In Illinois, there are more than 74,000 farms, covering nearly 27 million acres of land. Currently the state’s food and fiber industry employs nearly one million people.
The theme for this year’s National Ag Day, held March 18, was “Sustaining Future Generations.” Acting State Agriculture Director Philip Nelson says it’s a fitting theme for this National Ag Day.
“It means ensuring young adults who want to return to the farm, or a career in agriculture, have this opportunity,” said Nelson. “There are dozens of ag-related career paths out there, from farm production to landscape architecture, banking and marketing to urban planning and food science.”

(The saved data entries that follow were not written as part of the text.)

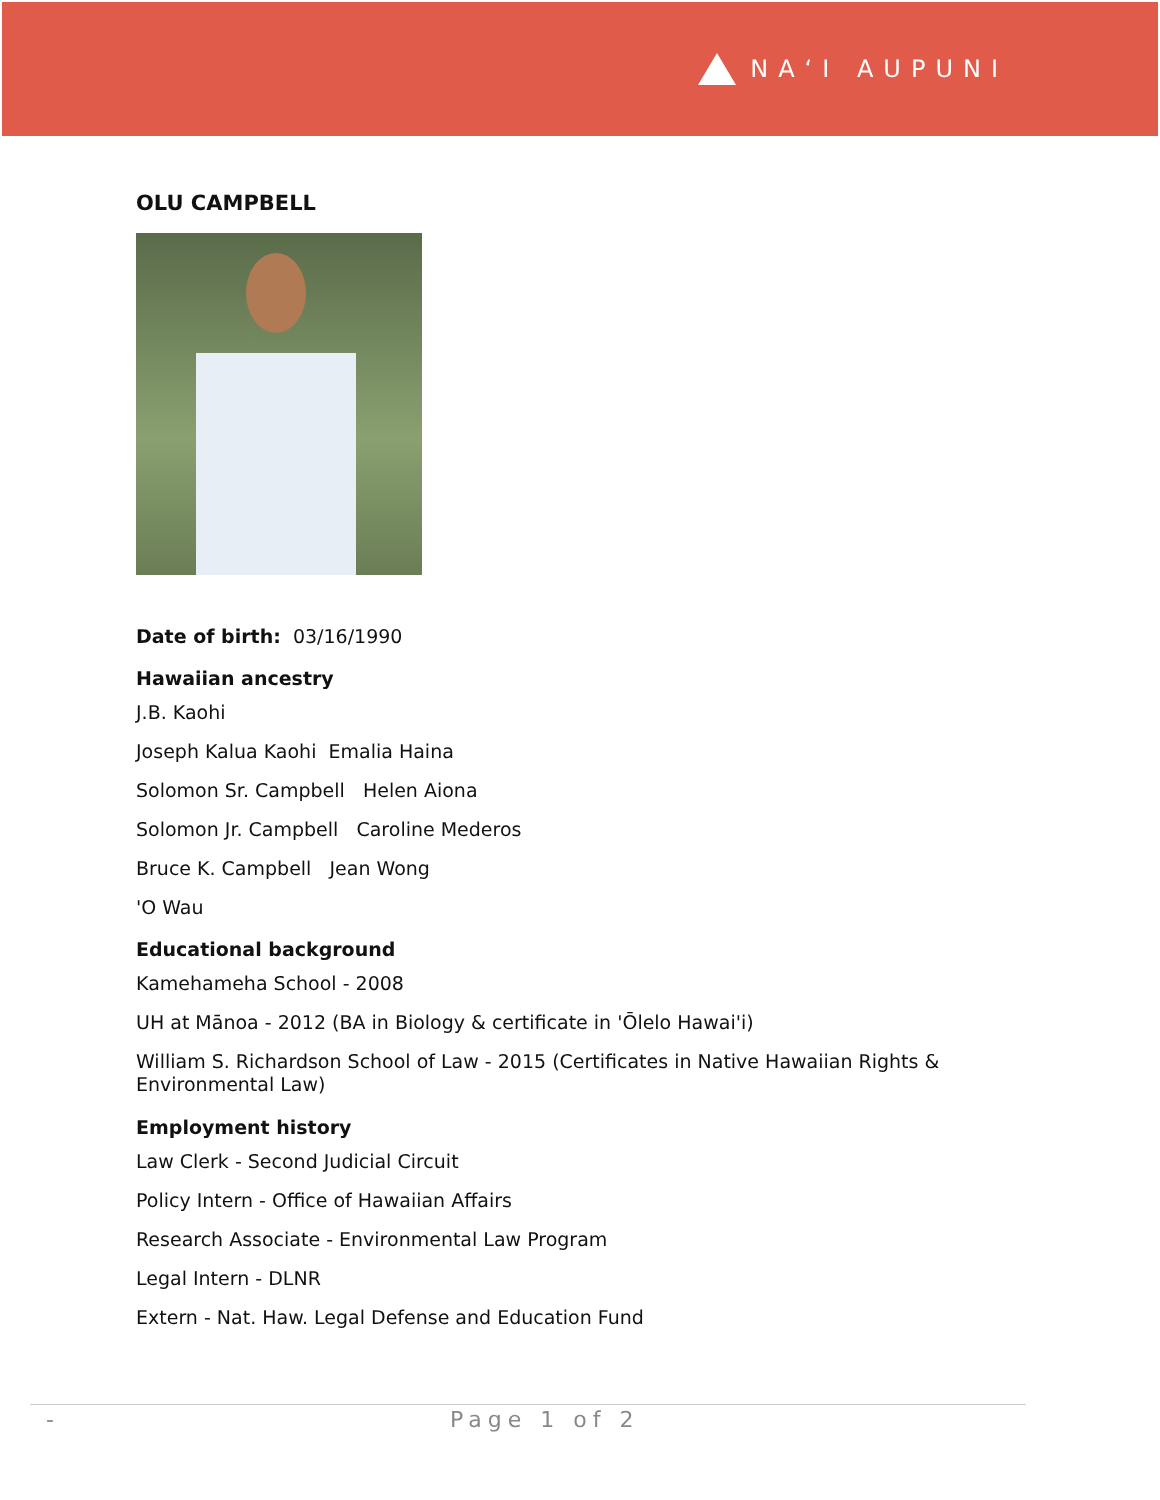NAʻI AUPUNI
OLU CAMPBELL
Date of birth: 03/16/1990
Hawaiian ancestry
J.B. Kaohi
Joseph Kalua Kaohi Emalia Haina
Solomon Sr. Campbell Helen Aiona
Solomon Jr. Campbell Caroline Mederos
Bruce K. Campbell Jean Wong
'O Wau
Educational background
Kamehameha School - 2008
UH at Mānoa - 2012 (BA in Biology & certificate in 'Ōlelo Hawai'i)
William S. Richardson School of Law - 2015 (Certificates in Native Hawaiian Rights & Environmental Law)
Employment history
Law Clerk - Second Judicial Circuit
Policy Intern - Office of Hawaiian Affairs
Research Associate - Environmental Law Program
Legal Intern - DLNR
Extern - Nat. Haw. Legal Defense and Education Fund
- Page 1 of 2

How is a family farm defined?
By definition, a family farm is any farm where the majority of the business is owned by the operator and individuals related to the operator, including through blood, marriage or adoption.
“As we wrap up mining the 6 million data points from the latest Census of Agriculture, we used typology to further explore the demographics of who is farming and ranching today,” said Hubert Hamer, NASS Statistics Division Director. “What we found is that family-owned businesses, while very diverse, are at the core of the U.S. agriculture industry.”
The 2012 Census of Agriculture Farm Typology is a special data series that primarily focuses on the “family farm.”
Key highlights from the report include five facts about U.S. family farms:
1. Food equals family – 97 percent of the 2.1 million farms in the United States are family-owned operations.
2. Small business matters – 88 percent of all U.S. farms are small family farms.
3. Local connections come in small packages – 58 percent of all direct farm sales to consumers come from small family farms.
4. Big business matters too – 64 percent of all vegetable sales and 66 percent of all dairy sales come from the 3 percent of farms that are large or very large family farms.
5. Farming provides new beginnings – 18 percent of principal operators on family farms in the U.S. started within the last 10 years.
“Whether small or large – on the East Coast, West Coast, or the Midwest – family farms produce food and fiber for people all across the U.S. and the world,” said Hamer. “It’s due in part to information such as this from the Census of Agriculture that we can help show the uniqueness and importance of U.S. agriculture to rural communities, families and the world.”
The 2012 Census of Agriculture Farm Typology report classifies all farms into unique categories based on three criteria: who owns the operation, whether farming is the principal operator’s primary occupation and gross cash farm cash income (GCFI). Small family farms have GCFI less than $350,000; midsize family farms have GCFI from $350,000 to $999,999; and large family farms have GCFI of $1 million or more. Small farms are further divided based on whether the principal operator works primarily on or off the farm.